I’m trying to call the libsais_int function from libsais, with signature: int32_t libsais_int(int32_t * T, int32_t * SA, int32_t n, int32_t k, int32_t fs);
I wrote the following (and also tried using pointer() but I cannot seem to get it to work:
const LIBSAIS = "libsais.so.2"
function create_suffix_array(in_vector::Vector{Int32}, free_space::Int)
out_vector = zeros(Int32, length(in_vector) + free_space)
n = length(in_vector)
k = length(Set(in_vector))
res = ccall((:libsais_int,LIBSAIS), Cint, (Ref{Vector{Int32}}, Ref{Vector{Int32}}, Cint, Cint, Cint), in_vector, out_vector, n, k, free_space)
return out_vector
end
println(create_suffix_array(Int32[2,1,1,1,10], 10000))

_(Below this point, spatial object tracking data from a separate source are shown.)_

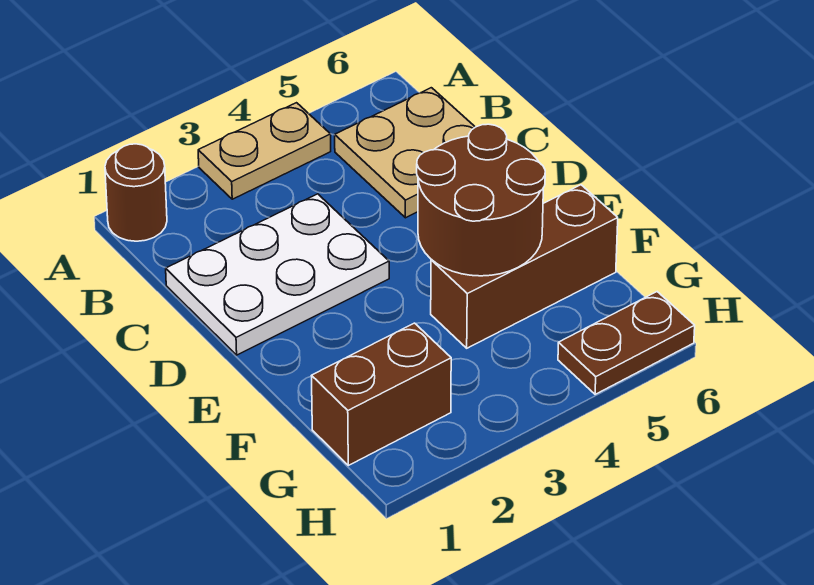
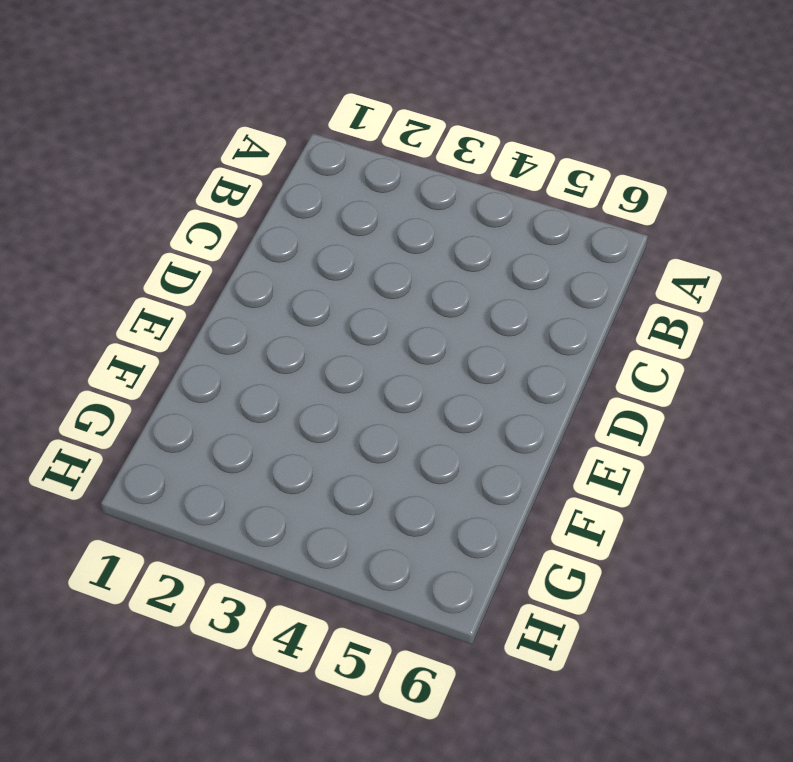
none -> brown 1x1 round brick [105,144,167,241]
none -> tan 1x2 plate [198,103,331,199]

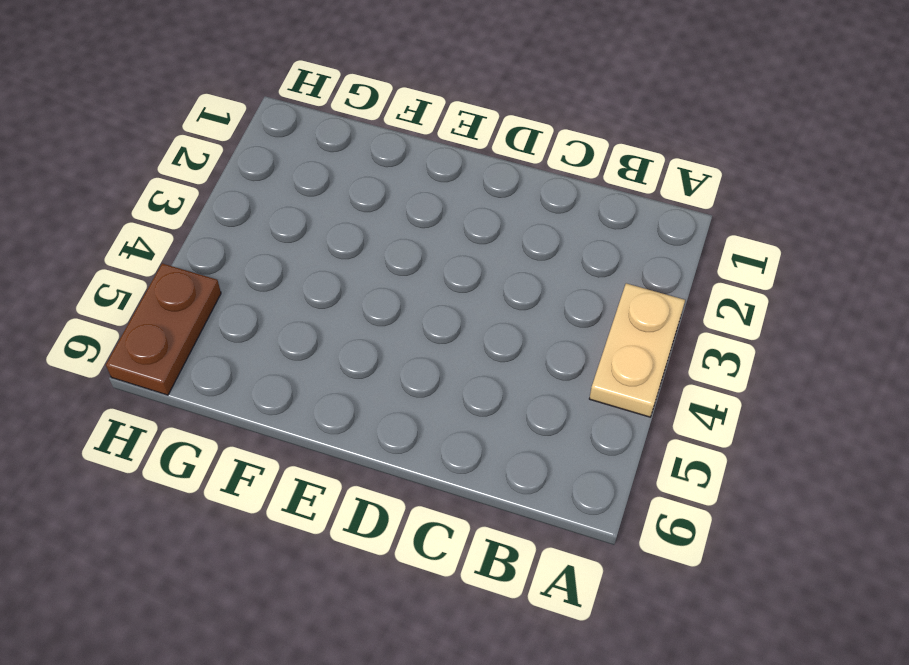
none -> brown 1x1 round brick [105,144,167,241]
none -> tan 2x2 plate [335,88,475,218]

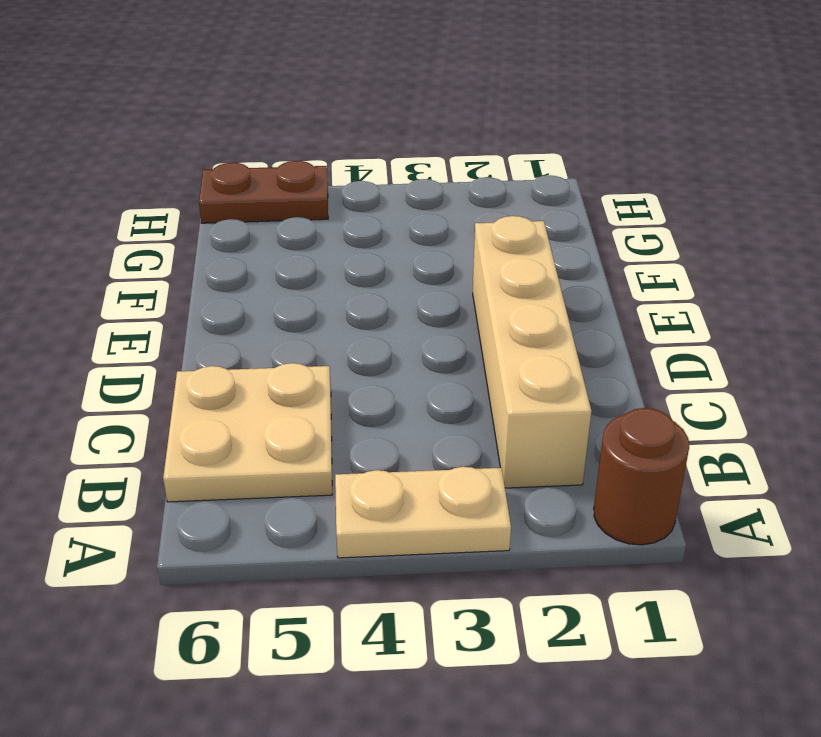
tan 1x4 brick [473,216,591,488] -> white 2x3 plate [166,194,389,355]
none -> brown 1x3 brick [431,185,618,348]
none -> brown 1x2 brick [312,323,451,465]

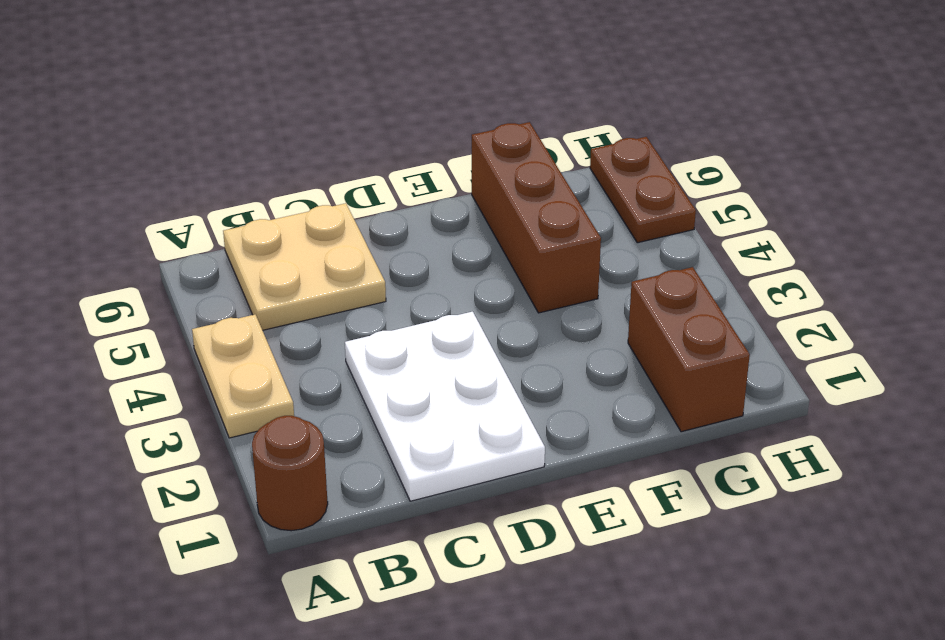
none -> brown 2x2 round brick [417,124,545,276]

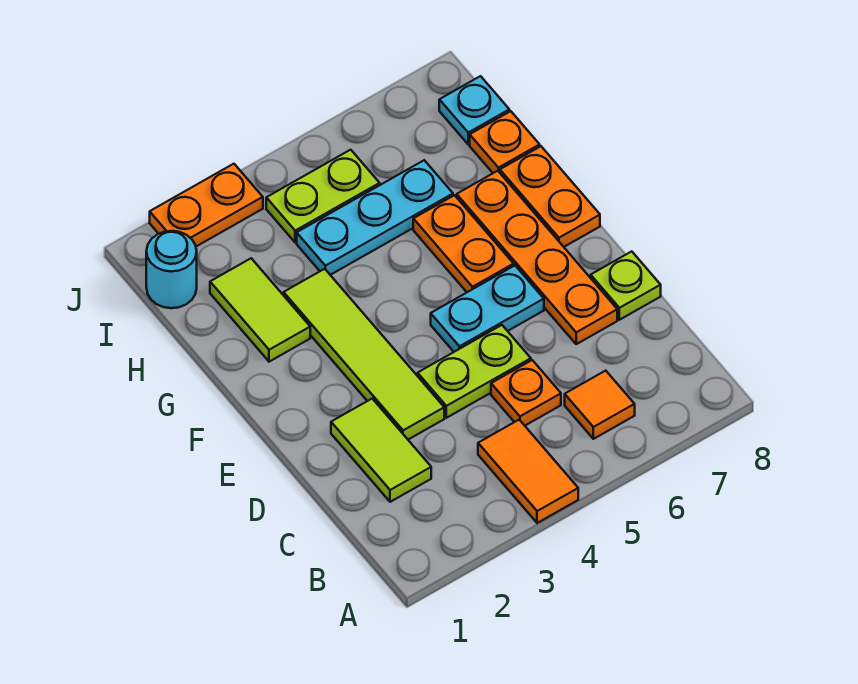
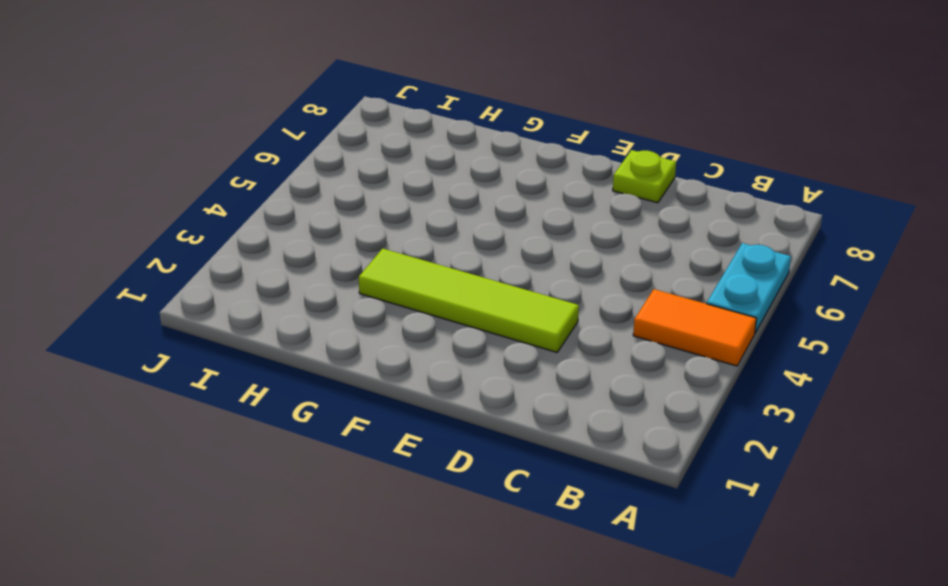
cyan 1x2 plate [707,243,791,333] -> cyan 1x2 plate moved to [431,266,544,352]
none -> orange 1x1 tile [565,371,635,439]
none -> lime 1x2 tile [331,399,431,502]
none -> orange 1x1 plate [491,360,561,426]

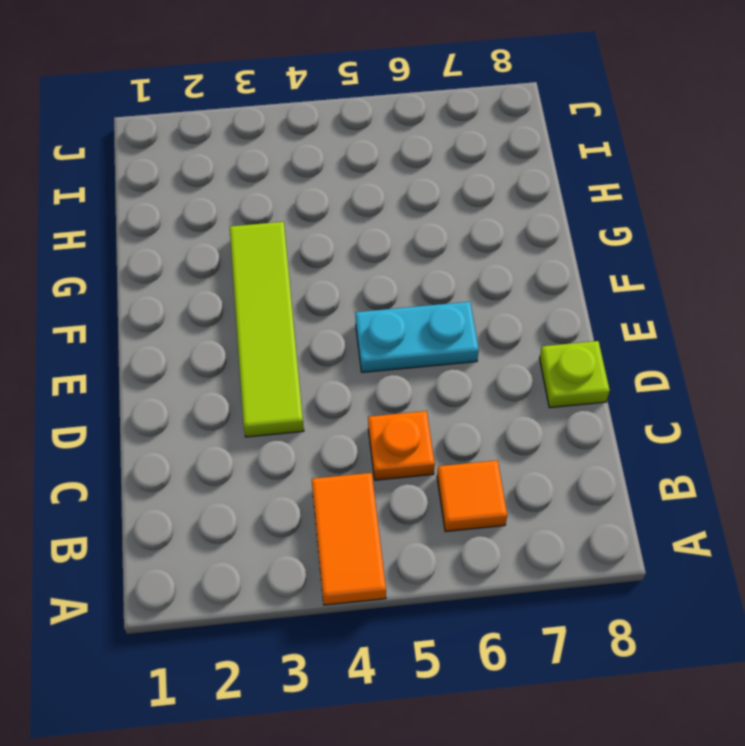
none -> lime 1x2 tile [331,399,431,502]
none -> lime 1x2 plate [418,325,531,418]
none -> orange 1x4 plate [457,171,617,344]

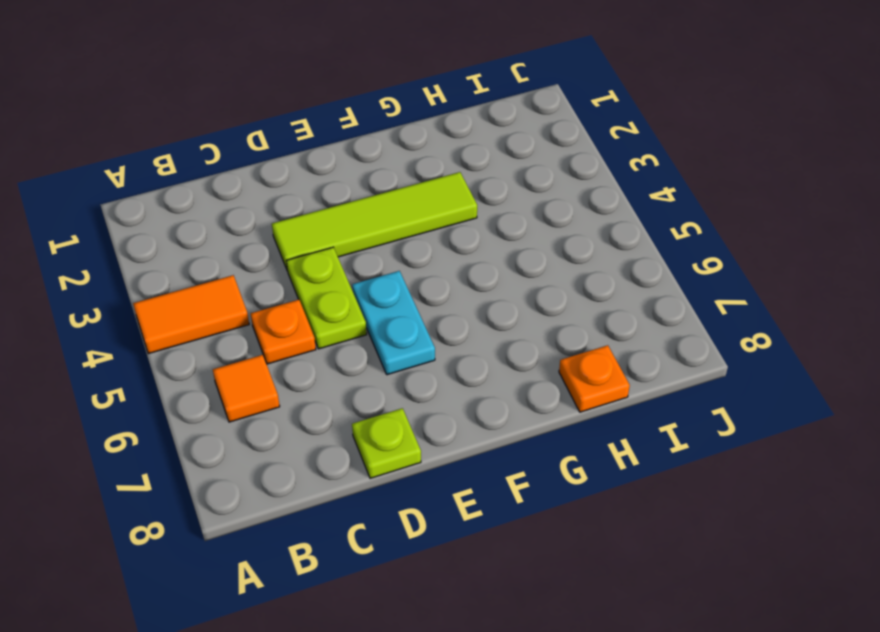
none -> lime 1x2 tile [331,399,431,502]
none -> orange 1x4 plate [457,171,617,344]
none -> orange 1x2 plate [413,195,514,292]

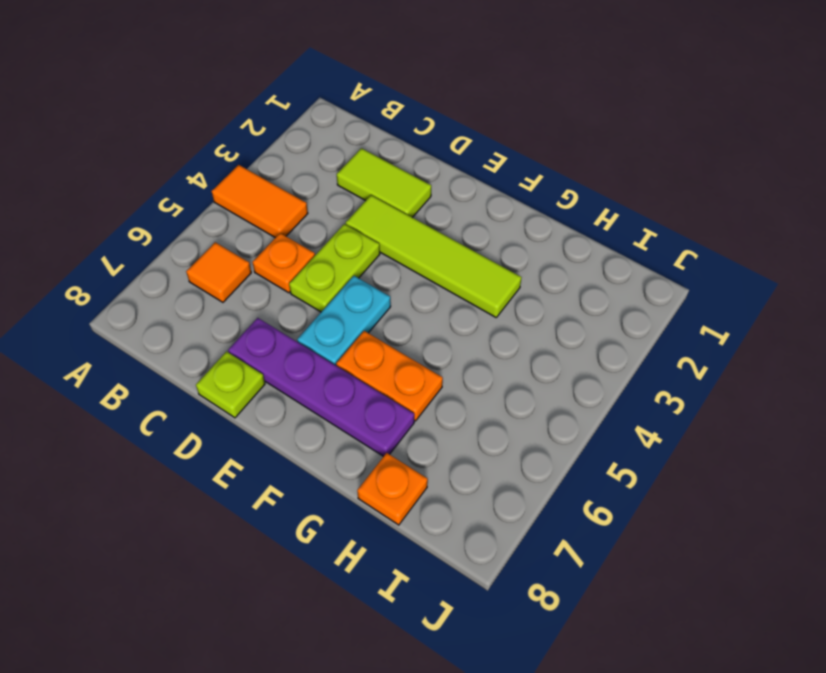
purple 1x4 plate [228,318,414,457] -> orange 1x4 plate [457,171,617,344]
none -> orange 1x2 plate [500,146,600,247]
none -> lime 1x2 tile [210,258,310,362]
none -> cyan 1x3 plate [297,160,453,275]

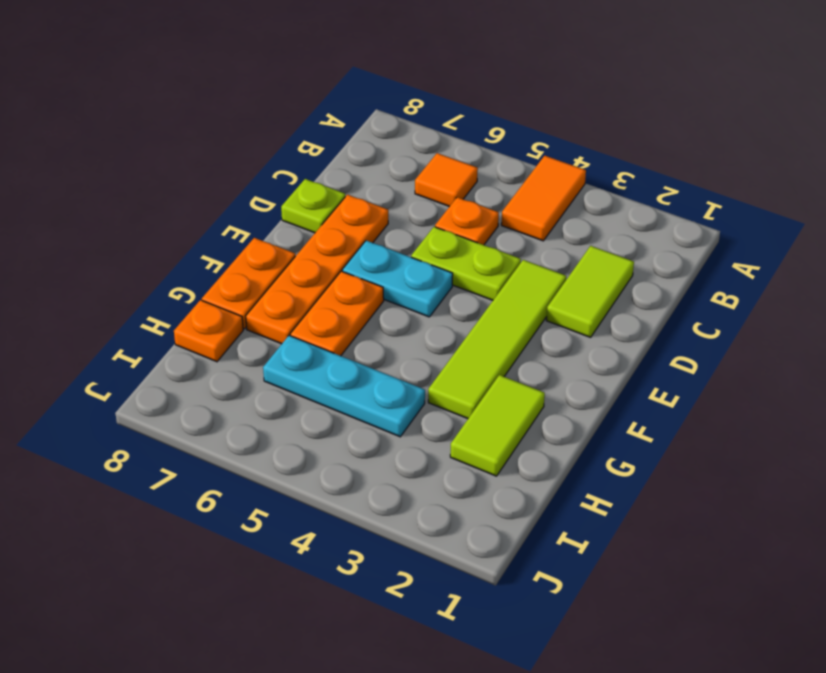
none -> cyan 1x1 round brick [146,231,197,308]
none -> lime 1x2 plate [266,150,380,243]
none -> cyan 1x1 plate [439,76,509,144]

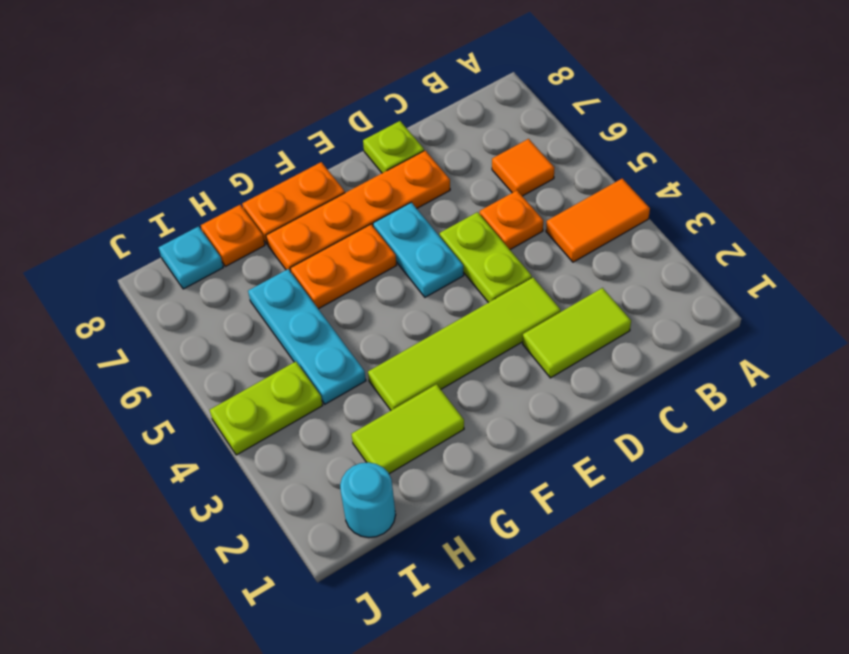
lime 1x2 plate [210,362,323,455] -> lime 1x2 plate turned to [266,150,380,243]
none -> orange 1x2 plate [150,164,263,246]

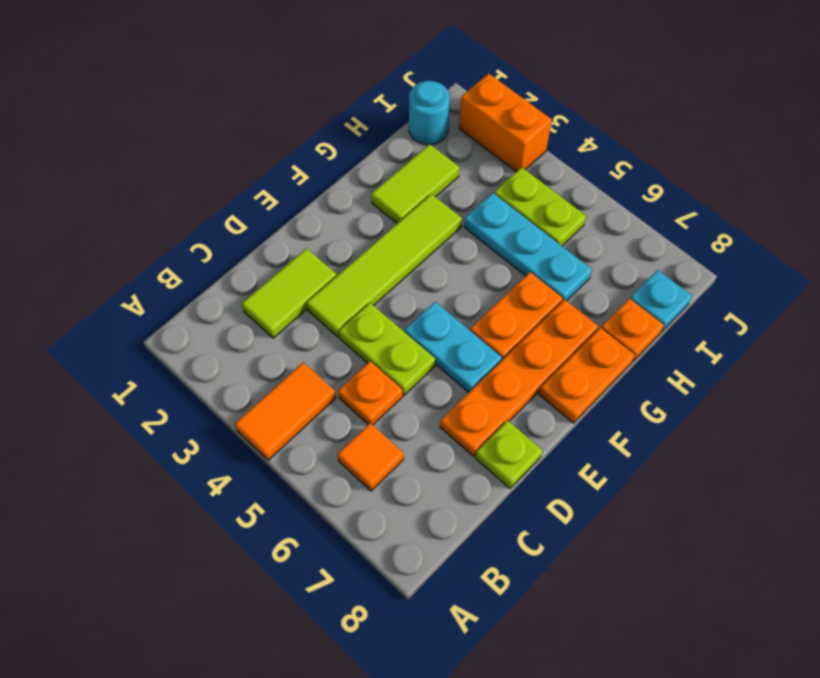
orange 1x2 brick [459,74,552,172] -> orange 1x2 plate [150,164,263,246]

function create_suffix_array(in_vector::Vector{Int32}, free_space::Int)
out_vector = zeros(Int32, length(in_vector) + free_space)
GC.@preserve in_vector out_vector begin
n = length(in_vector)
k = length(Set(in_vector))
res = ccall((:libsais_int,LIBSAIS), Cint, (Ref{Vector{Int32}}, Ref{Vector{Int32}}, Cint, Cint, Cint), Ref(in_vector), Ref(out_vector), n, k, free_space)
end
return out_vector
end
That also segfaults, or should I put the GC preserve there in a different way?
That seems to work, I do get a segfault with other input data but maybe that relates to the the library (altho it should be possible it says in the docs):
const LIBSAIS = "/home/rickb/tools/suffix/libsais/libsais.so.2"
function create_suffix_array(in_vector::Vector{Int32}, free_space::Int)
out_vector = zeros(Int32, length(in_vector) + free_space)
n = length(in_vector)
k = length(Set(in_vector))
@ccall LIBSAIS.libsais_int(in_vector::Ptr{Int32}, out_vector::Ptr{Int32}, n::Int32, k::Int32, free_space::Int32)::Int32
return out_vector
end
println(create_suffix_array(Int32[2,1,1,1,1458521], 10)) # works
println(create_suffix_array(Int32[2,1,1,1,1458521], 1000)) # segfaults
* @param fs Extra space available at the end of SA array (can be 0, but 4k or better 6k is recommended for optimal performance).
As the parameter is the alphabet size (which includes missing letters). So essentially, the maximum value in the input array.
Specifically, if input is [1,5,2,2] is should be at least 5+1 = 6 and not 3 which is the length(Set([1,5,2,2])). The +1 on the maximum is because 0 is a an alphabet value too.
As, the maximum value in the example is rather big, it might be productive to first reduce the maximum alphabet value with a lookup table as follows:
v = Int32[2,1,1,1,1458521]
d = Dict(Iterators.map(reverse,pairs(sort(unique(v)))))
newv = Int32.(get.(Ref(d), v, 0))
Now, the maximum(newv)+1 should be minimal for the input vector, and ready to be shipped to libsais_int. Since the ordering of inputs are preserved, the output suffix array is also identical.